Журнал «Вокруг Света» №11 за 1983 год - страница 17

стр.

Я отметил непривычную, слишком широкую колею испанской железной дороги. Ведь во всей Европе (кроме Финляндии), и в США, и в Японии, и в большинстве других стран колея уже нашей. Если быть точным, там от рельса до рельса 1435 миллиметров, а у нас в Советском Союзе 1524 миллиметра.

Отвлекусь, чтобы ответить на вопрос, который часто задают мне друзья нежелезнодорожники: почему такая «некруглая» цифра? Она была «круглой», когда строили первую железную дорогу в России — ровно пять футов. А это и есть 1524 миллиметра. На дорогах Испании принята колея шириной 1676 миллиметров. Но никто толком не объяснил мне, чем это вызвано.

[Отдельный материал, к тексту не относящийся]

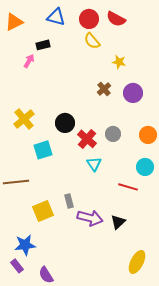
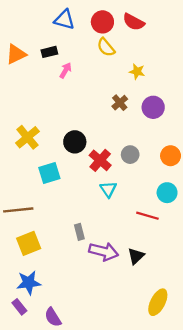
orange triangle: (14, 22) -> (16, 54), moved
pink arrow: (29, 61) -> (66, 70), moved
yellow square: (43, 211) -> (29, 243), moved

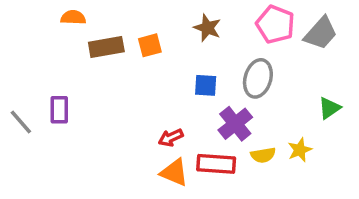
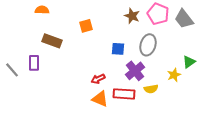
brown star: (207, 28) -> (132, 16), moved
gray trapezoid: (321, 33) -> (184, 19), turned 100
brown rectangle: (106, 47) -> (52, 41), moved, turned 30
yellow star: (300, 150) -> (174, 75), moved

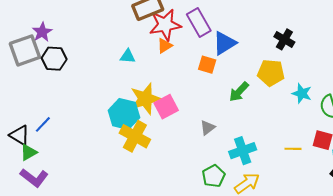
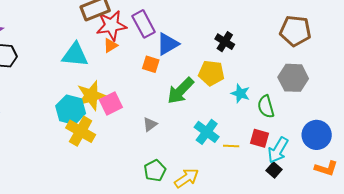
cyan triangle: (128, 56) -> (75, 55), size x1.8
green arrow: (239, 92) -> (181, 91), size x1.4
cyan cross: (243, 151) -> (207, 132), moved, turned -35

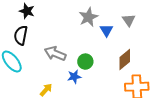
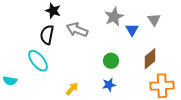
gray arrow: (55, 53) -> (77, 30), moved
blue star: (74, 77) -> (109, 85), moved

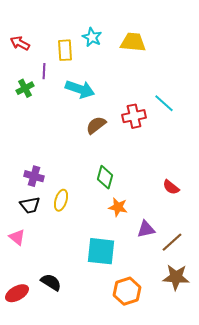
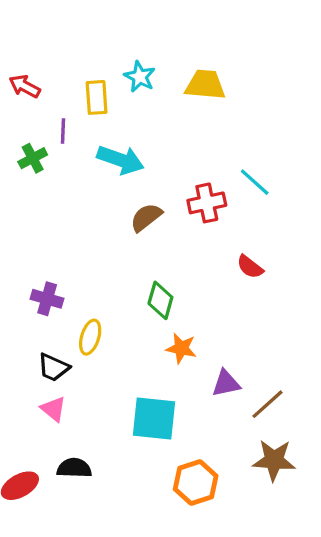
red semicircle: (171, 187) -> (250, 267), moved
black trapezoid: (30, 205) -> (53, 367), moved, turned 35
pink triangle: (17, 237) -> (53, 409), moved
black semicircle: (51, 282) -> (74, 468), turned -30

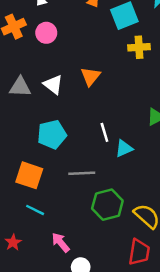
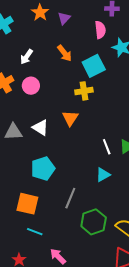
yellow cross: (139, 47) -> (84, 91), moved
white line: (104, 132) -> (107, 147), moved
gray line: (82, 173) -> (70, 198), turned -60

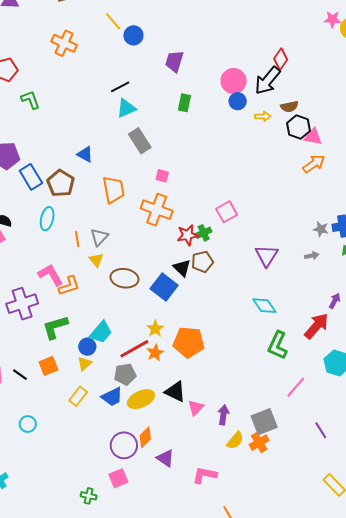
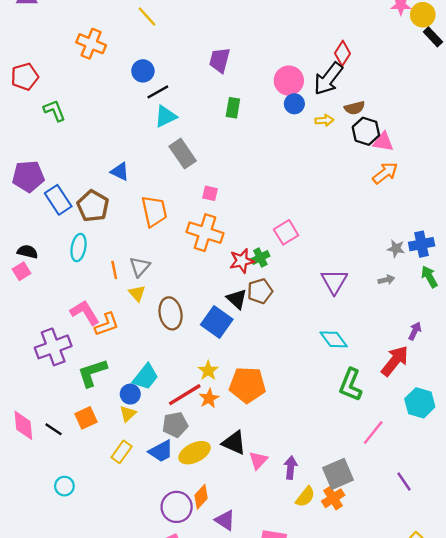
blue circle: (133, 35) -> (143, 71), moved
brown ellipse: (124, 278) -> (171, 313), turned 72

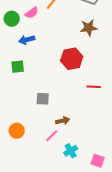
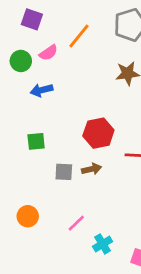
red hexagon: (72, 59) -> (98, 133), moved
green square: (18, 67) -> (36, 141), moved
brown arrow: (63, 121) -> (91, 169), moved

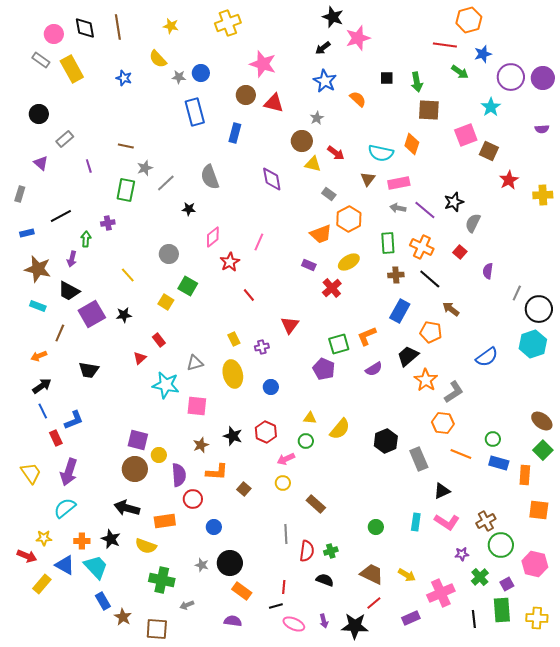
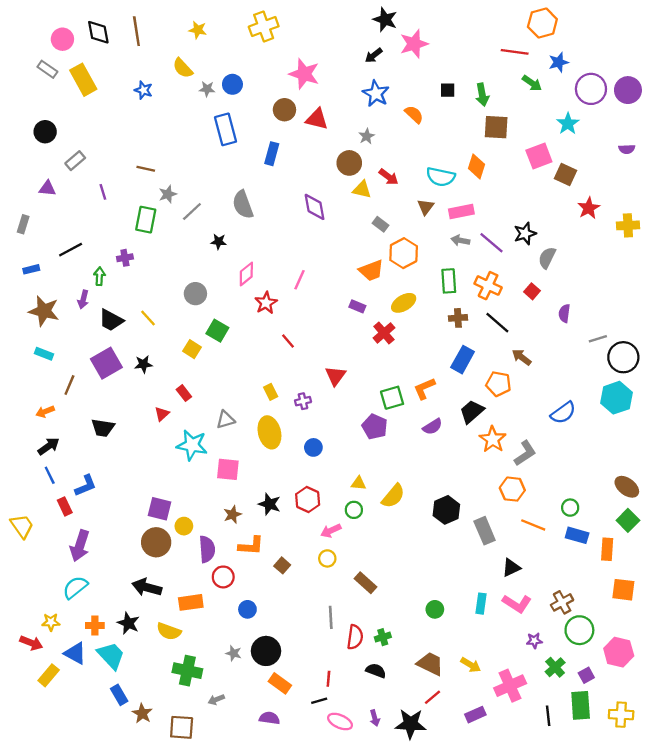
purple triangle: (41, 163) -> (47, 188), turned -35
black trapezoid: (69, 291) -> (111, 320), moved
gray line: (517, 293) -> (598, 339), turned 49
yellow trapezoid: (31, 473) -> (22, 526), moved

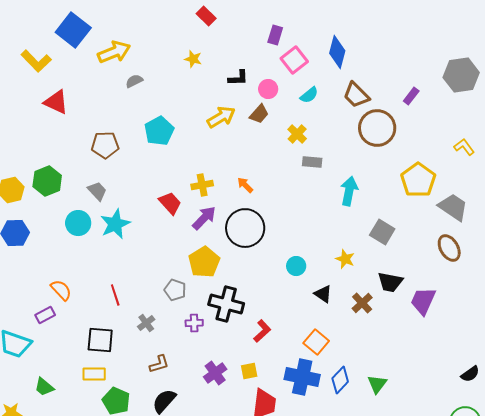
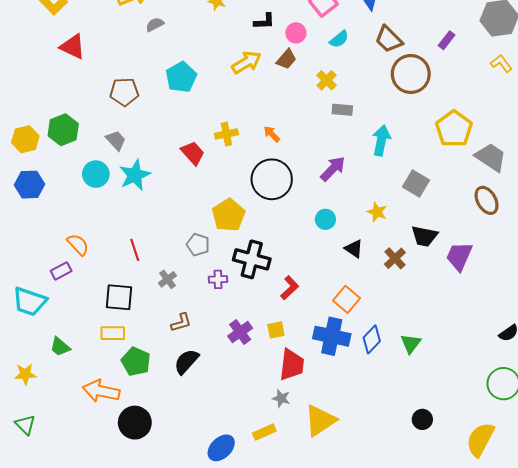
yellow L-shape: (464, 147) -> (501, 63), moved
purple arrow: (204, 218) -> (333, 169), moved

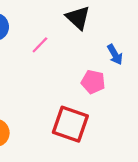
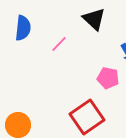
red square: (70, 124) -> (87, 117), turned 36

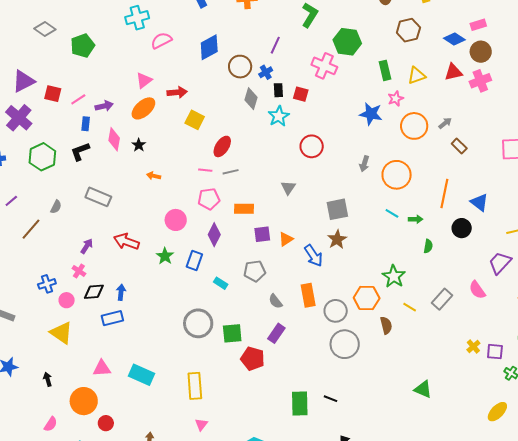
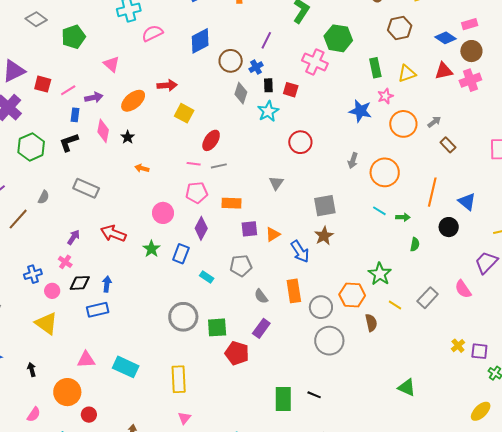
pink triangle: (144, 80) -> (111, 64), moved, turned -42

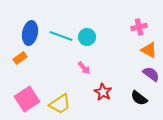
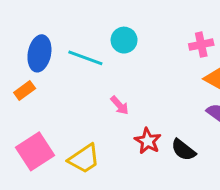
cyan circle: (87, 37) -> (124, 40), moved
black semicircle: (139, 98) -> (183, 150), moved

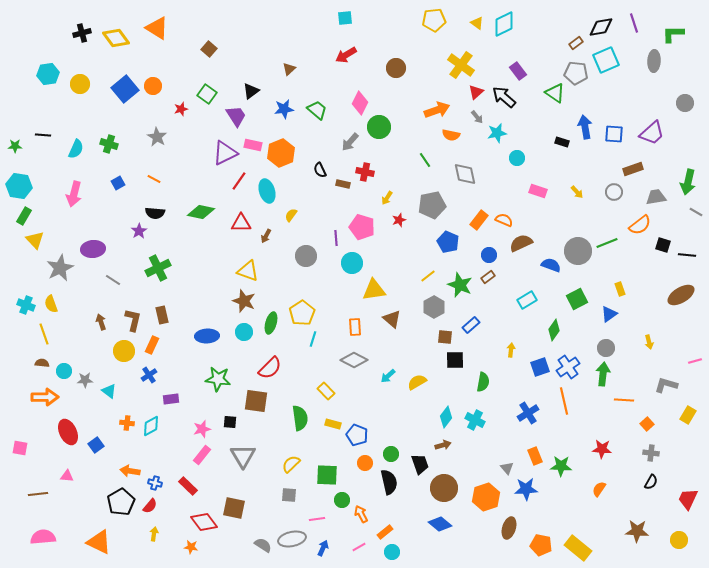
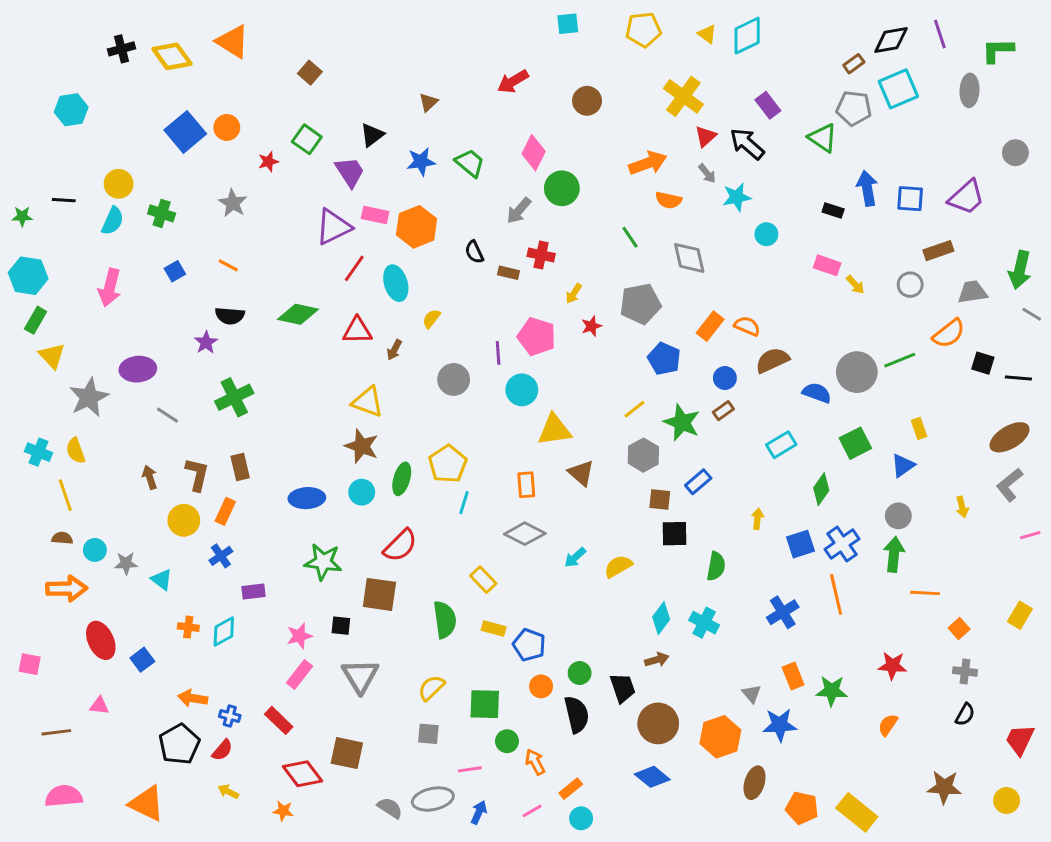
cyan square: (345, 18) -> (568, 24), moved
yellow circle: (80, 84) -> (119, 184), moved
pink rectangle: (538, 191) -> (827, 265), moved
gray L-shape: (666, 385) -> (1010, 485), moved, turned -55
yellow arrow: (154, 534) -> (228, 792), turned -72

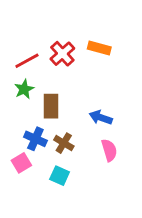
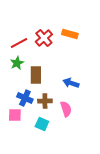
brown cross: (64, 143) -> (45, 101), turned -32
pink semicircle: (109, 150) -> (66, 109), moved
pink square: (21, 163) -> (15, 115), turned 32

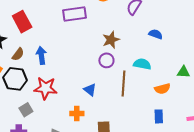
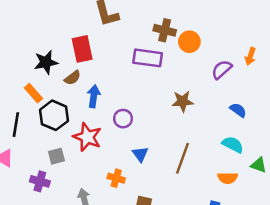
brown semicircle: (18, 54) -> (73, 78), moved
purple circle: (106, 60) -> (123, 119), moved
cyan semicircle: (142, 64) -> (233, 145), moved

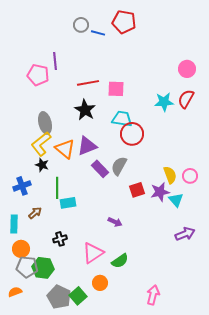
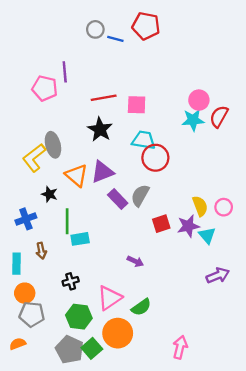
pink circle: (187, 69) -> (199, 100), moved
yellow L-shape: (41, 144) -> (34, 158), moved
brown arrow: (35, 213) -> (41, 251), turned 120
green hexagon: (43, 268) -> (79, 317), moved
orange circle: (100, 283) -> (118, 333), size x1.6

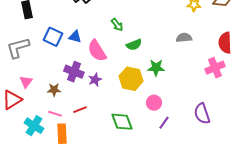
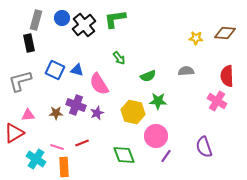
green semicircle: (134, 45) -> (148, 76), moved
pink cross: (215, 68) -> (217, 101), turned -36
pink triangle: (26, 82) -> (28, 115), turned 48
brown star: (54, 90) -> (56, 113), moved
pink circle: (154, 103) -> (156, 136), size x1.5

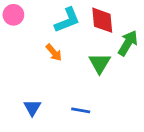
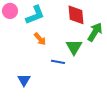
cyan L-shape: (67, 20) -> (35, 15), moved
blue line: (81, 110) -> (58, 62), moved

После обеда я встретился с Фелисиано. Едем на автобусе по бульвару Прадо-Реколетос-Кастеллана — его длина около четырех километров, а ширина более шестидесяти метров: мраморные фонтаны, памятники...

У «Музео дель Прадо» на бульваре какое-то сборище. Больше сотни людей толкутся, сжимая в руках портфели и «дипломаты». Митинг? Нет, базар! Предлагают друг другу старые монеты, открытки, почтовые марки...

Каменные львы, положив лапы на большие шары, охраняют вход в «Музео дель Прадо». Поднимаемся по лестнице и вступаем в святилище искусства...

Примыкаем с Фелисиано к небольшой группе туристов. Фелисиано шепотом переводит мне пояснения экскурсовода. Да, целый зал Веласкеса, целый зал Гойи. Права была мадам из самолетного кресла! Многим можно пожертвовать, чтобы только побывать в Прадо. Но в этом музее надо ходить неделями, месяцами, а мне, как ни жаль, через несколько дней уезжать...

— ...Ну вот наконец в нашем распоряжении целый день! — радуется Фелисиано, встречая меня в отеле рано утром. — К тому же у нас есть «колеса»! Познакомься — мой коллега Рамон Гарсиа Кампа.

Из-за руля приземистого ярко-желтого «фиата» с трудом вылезает двух-метроворостый парень, на вид — ровесник Фелисиано. Жмем друг другу руки и в машину. Я сажусь рядом с Рамоном, Фелисиано устраивается на заднем сиденье и, положив локти на спинку моего кресла, готовится добросовестно выполнять обязанности экскурсовода.

— Куда мы сегодня, Фелисиано?

— Хотим показать тебе кое-что. Поедем туда, куда советских не возят...

Я заинтригован.

Как только машина, попетляв по двухэтажным транспортным развязкам, выскочила за пределы Мадрида, Фелисиано сказал мне, что едем на братскую могилу испанцев, погибших во время национально-революционной войны, продолжавшейся с июля 1936-го по март 1939 года. Лицемерие каудильо распространилось и на жертвы гражданской войны. Были вскрыты все захоронения республиканцев и мятежников, останки перевезли в одну общую могилу, вырубленную в скале в пятнадцати километрах от столицы, и водрузили над ней высоченный крест. «Все испанцы должны быть вместе», — лицемерно изрек престарелый генералиссимус, по вине которого погибли тысячи и тысячи людей.

— Здесь лежат и мой дед, и дед Рамона, — задумчиво проговорил Фелисиано. — И тот и другой были небогатыми крестьянами, а воевали по разные стороны фронта...

Фелисиано рассказал, что во время гражданской войны часть крестьян и мелкой буржуазии была обманута реакцией и втянута в борьбу на стороне франкистов. Потом эти люди на собственной шкуре убедились, что не они победили в войне, а горстка монополистов и крупных землевладельцев. Но то обстоятельство, что они находились в рядах мятежников, создало пропасть между ними и честными тружениками Испании.

Дед Фелисиано погиб от пули в Университетском городке, защищая Мадрид, а дед Рамона подорвался на республиканской мине в горах Эстремадуры.

— Фелисиано, а можем мы проехать на места боев за Мадрид? — спрашиваю я.

— Можем! И еще как можем! — горячо отзывается он. — Мы с Рамоном так и планировали.

...Мне тогда было примерно столько же, сколько родителям Фелисиано — Родриго и Каталине. Из черных тарелок репродукторов сыпался на нас рокочущий град незнакомых названий — Бильбао, Теруэль, Гвадалахара, Сьерра-де-Гвадаррама, Герника. Плакали первые сироты и вдовы: отец Витальки из параллельного класса, летчик, не вернулся домой — он погиб, «выполняя задание командования».